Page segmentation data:
=====
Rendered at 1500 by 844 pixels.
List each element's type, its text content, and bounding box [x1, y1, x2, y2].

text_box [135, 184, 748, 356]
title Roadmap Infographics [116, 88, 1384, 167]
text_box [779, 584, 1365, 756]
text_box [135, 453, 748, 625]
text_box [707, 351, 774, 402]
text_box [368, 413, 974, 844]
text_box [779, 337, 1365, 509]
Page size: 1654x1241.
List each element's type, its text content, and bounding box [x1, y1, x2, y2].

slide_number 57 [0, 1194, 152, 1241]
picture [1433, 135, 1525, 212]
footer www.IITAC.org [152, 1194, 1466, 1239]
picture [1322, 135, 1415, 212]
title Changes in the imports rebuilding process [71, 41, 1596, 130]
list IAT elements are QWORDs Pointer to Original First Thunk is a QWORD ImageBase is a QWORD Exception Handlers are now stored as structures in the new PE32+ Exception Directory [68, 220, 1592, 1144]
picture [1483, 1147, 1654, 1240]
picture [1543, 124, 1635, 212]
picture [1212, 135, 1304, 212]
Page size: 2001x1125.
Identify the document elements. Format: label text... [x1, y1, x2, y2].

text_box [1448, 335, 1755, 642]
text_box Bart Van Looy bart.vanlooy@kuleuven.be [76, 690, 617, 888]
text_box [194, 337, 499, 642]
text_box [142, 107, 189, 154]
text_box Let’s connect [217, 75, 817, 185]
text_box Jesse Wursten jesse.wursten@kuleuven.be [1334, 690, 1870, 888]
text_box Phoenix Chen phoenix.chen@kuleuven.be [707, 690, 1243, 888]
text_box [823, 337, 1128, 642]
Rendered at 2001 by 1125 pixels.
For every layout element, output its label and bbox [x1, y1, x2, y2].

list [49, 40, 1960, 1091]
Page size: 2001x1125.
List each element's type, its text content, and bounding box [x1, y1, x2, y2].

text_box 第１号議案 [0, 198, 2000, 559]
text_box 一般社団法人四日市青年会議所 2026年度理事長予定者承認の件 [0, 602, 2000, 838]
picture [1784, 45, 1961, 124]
=====
Assignment: Repeat the records verbatim, every one of them.

Task answer:
Rendered at 1500 by 844 pixels.
List each element's type, its text content, and bounding box [x1, y1, x2, y2].

text_box [135, 184, 748, 356]
title Roadmap Infographics [116, 88, 1384, 167]
text_box [779, 584, 1365, 756]
text_box [135, 453, 748, 625]
text_box [707, 351, 774, 402]
text_box [368, 413, 974, 844]
text_box [779, 337, 1365, 509]
Page size: 1654x1241.
List each element's type, its text content, and bounding box [x1, y1, x2, y2].

slide_number 57 [0, 1194, 152, 1241]
picture [1433, 135, 1525, 212]
footer www.IITAC.org [152, 1194, 1466, 1239]
picture [1322, 135, 1415, 212]
title Changes in the imports rebuilding process [71, 41, 1596, 130]
list IAT elements are QWORDs Pointer to Original First Thunk is a QWORD ImageBase is a QWORD Exception Handlers are now stored as structures in the new PE32+ Exception Directory [68, 220, 1592, 1144]
picture [1483, 1147, 1654, 1240]
picture [1543, 124, 1635, 212]
picture [1212, 135, 1304, 212]
Page size: 2001x1125.
Identify the document elements. Format: label text... [x1, y1, x2, y2].

text_box [1448, 335, 1755, 642]
text_box Bart Van Looy bart.vanlooy@kuleuven.be [76, 690, 617, 888]
text_box [194, 337, 499, 642]
text_box [142, 107, 189, 154]
text_box Let’s connect [217, 75, 817, 185]
text_box Jesse Wursten jesse.wursten@kuleuven.be [1334, 690, 1870, 888]
text_box Phoenix Chen phoenix.chen@kuleuven.be [707, 690, 1243, 888]
text_box [823, 337, 1128, 642]
Rendered at 2001 by 1125 pixels.
For every layout element, output its label and bbox [x1, y1, x2, y2].

list [49, 40, 1960, 1091]
Page size: 2001x1125.
List each element's type, its text content, and bounding box [x1, y1, x2, y2].

text_box 第１号議案 [0, 198, 2000, 559]
text_box 一般社団法人四日市青年会議所 2026年度理事長予定者承認の件 [0, 602, 2000, 838]
picture [1784, 45, 1961, 124]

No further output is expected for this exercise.